Вона - как отблагодарили: ножом в спину, страху не знают. Страхом -
крепче, чем милостью, стоит государство.
Начать так, как сказал. А потом - подкручивать туже. Брать дань и
соболями и белками. Брать "государевы поминки" и, по старинному обычаю,
поминки воеводские и дьячьи...
Князь говорил хриплым басом, досадливо, с учительной неспешностью.
Мертво, тихо было за стенами, в мертвой тишине ревел Иртыш. Мышь
скреблась. Едко несло спертым духом, пером, горклым салом, отрубями -
тараканий запах.
- Так поступай. И дело будет свято...
Он раздражался все больше. Сердито умолк и тогда услышал вместо
ответа:
- Что я тебя спрошу, Семен Дмитриевич, - хлеб не ты пригонял на Дон?
Воевода удивился нежданности вопроса. Ермак помог ему:
- В тот год, как Касимка-паша шел на Астрахань?
Наконец неохотный ответ:
- Хлеб? Много я мотался по Руси на службе великого государя. Да и Дон
велик. Не упомню годов и станиц ваших.
Грузно перевалился на другой бок.
- Ну, соснуть...
Утром князь перешел в Кучумов дворец.
Отдыхал с трудной дороги, медлил приниматься за дела.
От ханского частокола смотрел на Иртыш.
И казаки смотрели издали на высокого, чуть сутулого воеводу. Упорнее
же других - казак с тяжелым зверообразно заросшим лицом, с громадным
туловищем на кривых покалеченных ногах.
Князь заметил его, нетерпеливо подозвал:
- А подь сюда.
Тот приковылял, шумно дыша, горстью сгреб шапку и стал молча, не
спуская с князя угрюмых глаз.
И князь не отвел взора, с любопытством, близоруко пригнувшись,
оглядывал казака с головы до пят.
- Ханова работа, - кивнул он потом, указывая на ноги. - Не печалуйся:
ныне за царем крепко. Ступай, бессловесный...

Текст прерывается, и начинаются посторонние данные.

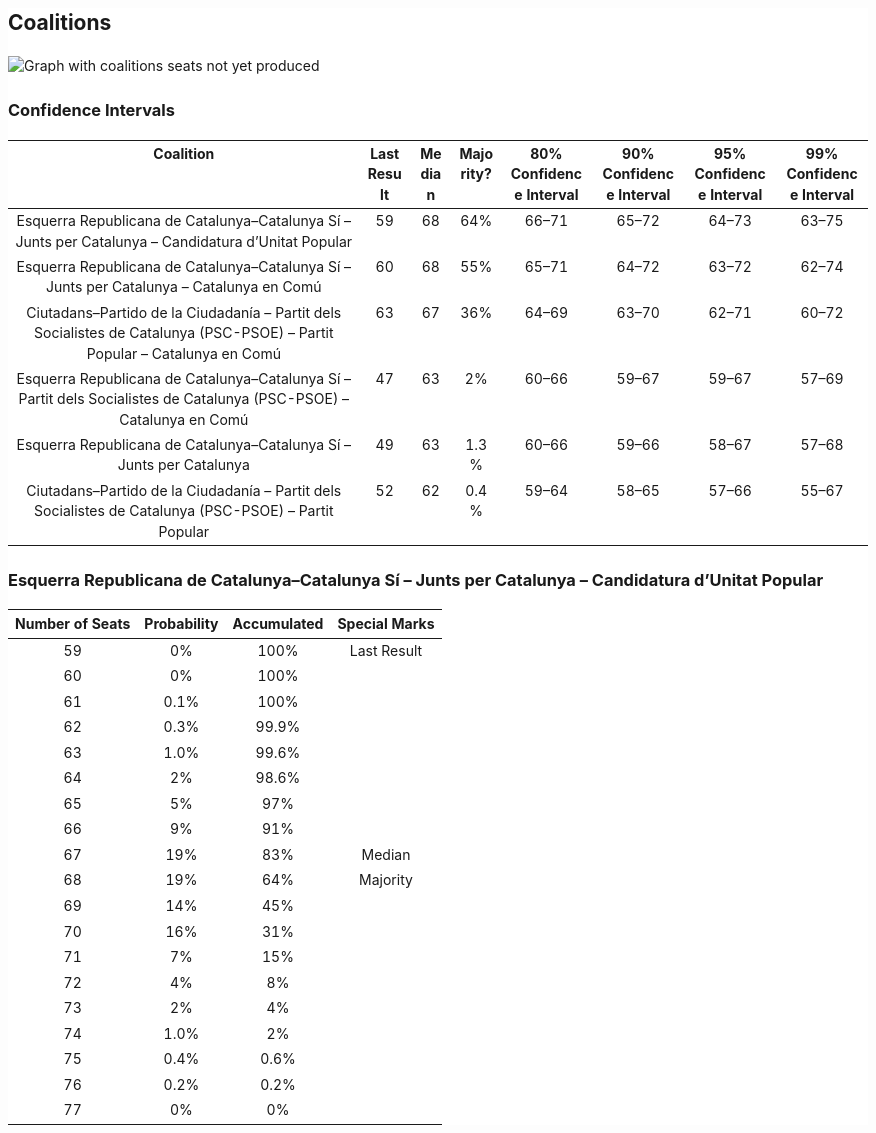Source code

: 
## Coalitions

![Graph with coalitions seats not yet produced](2017-12-13-Infortécnica-coalitions-seats.png "Coalitions Seats")

### Confidence Intervals

| Coalition | Last Result | Median | Majority? | 80% Confidence Interval | 90% Confidence Interval | 95% Confidence Interval | 99% Confidence Interval |
|:---------:|:-----------:|:------:|:---------:|:-----------------------:|:-----------------------:|:-----------------------:|:-----------------------:|
| Esquerra Republicana de Catalunya–Catalunya Sí – Junts per Catalunya – Candidatura d’Unitat Popular | 59 | 68 | 64% | 66–71 | 65–72 | 64–73 | 63–75 |
| Esquerra Republicana de Catalunya–Catalunya Sí – Junts per Catalunya – Catalunya en Comú | 60 | 68 | 55% | 65–71 | 64–72 | 63–72 | 62–74 |
| Ciutadans–Partido de la Ciudadanía – Partit dels Socialistes de Catalunya (PSC-PSOE) – Partit Popular – Catalunya en Comú | 63 | 67 | 36% | 64–69 | 63–70 | 62–71 | 60–72 |
| Esquerra Republicana de Catalunya–Catalunya Sí – Partit dels Socialistes de Catalunya (PSC-PSOE) – Catalunya en Comú | 47 | 63 | 2% | 60–66 | 59–67 | 59–67 | 57–69 |
| Esquerra Republicana de Catalunya–Catalunya Sí – Junts per Catalunya | 49 | 63 | 1.3% | 60–66 | 59–66 | 58–67 | 57–68 |
| Ciutadans–Partido de la Ciudadanía – Partit dels Socialistes de Catalunya (PSC-PSOE) – Partit Popular | 52 | 62 | 0.4% | 59–64 | 58–65 | 57–66 | 55–67 |

### Esquerra Republicana de Catalunya–Catalunya Sí – Junts per Catalunya – Candidatura d’Unitat Popular

| Number of Seats | Probability | Accumulated | Special Marks |
|:---------------:|:-----------:|:-----------:|:-------------:|
| 59 | 0% | 100% | Last Result |
| 60 | 0% | 100% |  |
| 61 | 0.1% | 100% |  |
| 62 | 0.3% | 99.9% |  |
| 63 | 1.0% | 99.6% |  |
| 64 | 2% | 98.6% |  |
| 65 | 5% | 97% |  |
| 66 | 9% | 91% |  |
| 67 | 19% | 83% | Median |
| 68 | 19% | 64% | Majority |
| 69 | 14% | 45% |  |
| 70 | 16% | 31% |  |
| 71 | 7% | 15% |  |
| 72 | 4% | 8% |  |
| 73 | 2% | 4% |  |
| 74 | 1.0% | 2% |  |
| 75 | 0.4% | 0.6% |  |
| 76 | 0.2% | 0.2% |  |
| 77 | 0% | 0% |  |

Он сказал о ногах. Рваных ноздрей не захотел приметить. И Филимон
заковылял прочь; он припомнил, где видел эти ястребиные глаза.
Казаки зазывали стрельцов к себе в гости. Вечерами угощали водкой.

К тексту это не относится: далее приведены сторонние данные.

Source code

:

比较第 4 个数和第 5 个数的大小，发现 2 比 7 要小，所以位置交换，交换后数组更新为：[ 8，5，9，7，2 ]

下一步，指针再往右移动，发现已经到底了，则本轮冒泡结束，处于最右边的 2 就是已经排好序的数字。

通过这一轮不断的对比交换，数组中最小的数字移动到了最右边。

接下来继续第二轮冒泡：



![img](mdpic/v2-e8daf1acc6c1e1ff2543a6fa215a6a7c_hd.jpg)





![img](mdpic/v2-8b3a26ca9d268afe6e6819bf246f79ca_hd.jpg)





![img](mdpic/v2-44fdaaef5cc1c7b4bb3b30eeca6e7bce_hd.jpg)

Похвалялись с прибаутками, и московские люди дивились:
- Ишь, лисы, соболя сами под ноги валят!
Кто-нибудь из стрельцов спрашивал:
- А как у вас пашенька?
- Наша пашенька, детина, шишом пахана.
То была тоже похвальба: пашенька уже завелась, только мало ее было.
Старшины окрестных аулов по-прежнему приходили к Ермаку.
Он же говорил им:
- Идите к князю Семену.
Князь ожидал атамана, но не дождался. И однажды сам отправился к
Ермаку.
- Тимофеич, - прямо начал он, - что гоже в кругу, не гоже у великого
государя.
Донские порядки надо сменить московскими - вот о чем толковал он,
сидя на лавке и костяшками пальцев постукивая по столу.
Ермак не перечил.
- Как велишь... Мы ж теперь царевы.
Князь удивленно вскинул брови. Он не ждал такой покорности от
атамана, перед кем трепетал персидский шах, от страшного Ермака
Поволжского, кто обвел вокруг пальца стольника Мурашкина, Строгановых и
одним ударом уничтожил целую сибирскую державу. Афанасий Лыченцев,
московский воевода, бежавший от Кучума, кинув припас и пушки, мог бы
рассказать, что сладить со слепым ханом было не так уж легко...
Болховской слал и принимал послов; изредка говорил в тяжелом, пышном
боярском облачении "государево милостивое жалованное слово", но чаще
гремел и стучал палкой о половицу. В хозяйство не очень входил, а больше
махал рукой:
- Ты уж порадей...
И усмехался, как бы в оправдание:
- Страна-то мне чужая, голубчик...
Так называл он Ермака - "голубчик" и "Тимофеич".
По-прежнему целыми днями не слезал Ермак с коня, а то и с лыж. Радел,
не переча ни в чем.
А Болховской держал вожжи сибирского правления. Он был - князем
Сибирским.
Казачьи же дела с его приходом стали не лучше, а хуже.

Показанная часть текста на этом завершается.